You could be a janitor, you could work at McDonalds, you could be homeless. You can still be a hero in some way.
To me, biographies like this are to remind us that things are possible.
As much as a story about an office worker who manages to unjam a printer might be more relevant to me than having one of your friends die in a high speed peloton’s decent of a sharply curving mountain stretch in Italy, I need to set the bar higher when it comes to my entertainment.
I resent the fact that “entertainment” always has such a stigma of childishness attached to it. One of the most dangerous things is boredom. One of the most dangerous things is also love. Where does entertainment fit into that spectrum, do you think, despite the way that we like to use those words? What does it mean to ‘live hard, play harder’?

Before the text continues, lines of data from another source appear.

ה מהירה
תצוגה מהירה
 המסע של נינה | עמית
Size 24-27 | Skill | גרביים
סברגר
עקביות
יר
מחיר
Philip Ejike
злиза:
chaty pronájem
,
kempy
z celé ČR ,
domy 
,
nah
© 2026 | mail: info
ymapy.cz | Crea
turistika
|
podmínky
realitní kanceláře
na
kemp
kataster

Drama, tragedy, hurt, that stuff makes us strong– and I feel really blessed that I can say that from my perspective, because it means that my life is pretty easy, relatively speaking.

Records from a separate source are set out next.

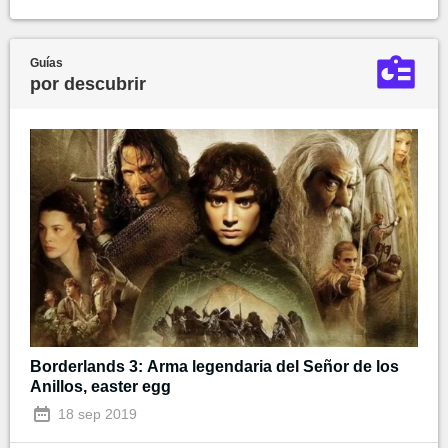
Guías
por descubrir
Borderlands 3: Arma legendaria del Señor de los
Anillos, easter egg
18 sep 2019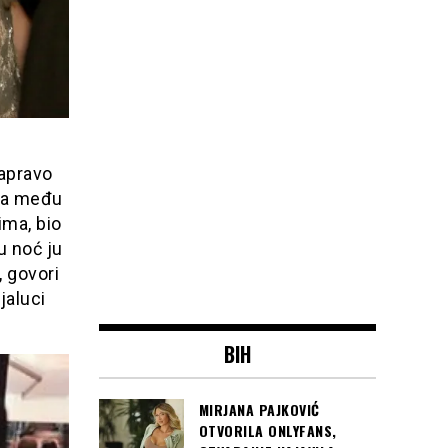
g
zapravo
, a među
ima, bio
u noć ju
, govori
jaluci
BIH
MIRJANA PAJKOVIĆ
OTVORILA ONLYFANS,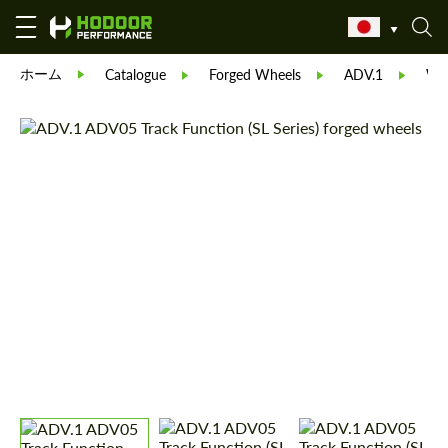
ホーム
Catalogue
Forged Wheels
ADV.1
Whe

“If it doesn’t kill you, it only makes you stronger” right? An exercise science teacher once wrote “This is not an advisable training maxim” on my term paper. Well, to a certain extent– There are plenty of things that don’t have to kill you– there are things that may make you wonder of dying is actually the best option.
But, since I have the luxury, since I had the luck– I suppose all we have to do is focus on the goals, on the things that are good that we want, and then do whatever growing we can from the obstacles, inadvertant or incidental. Is this worth it? As long as I or you can say “yes” about what we’re going through, then we’re probably on the right track.
I’m not encouraging you to do something stupid–
— but, I think we should all appreciate the baggage we carry and the things yet we might add to our collection, because those little stamps in our passports do count for something. I’m not saying that it’s impossible that you’re really, truly fucked up– in that your drama really is the kind of reason to wear an electrical chord necktie– but most likely (statistics mostly are on my side) you’ll survive.
It’s mostly a question of whether or not you keep a photo album or a diary of your travels; in the end, all you have is the story that makes up you. Who else would you expect to be? Who else would you expect people to accept you as?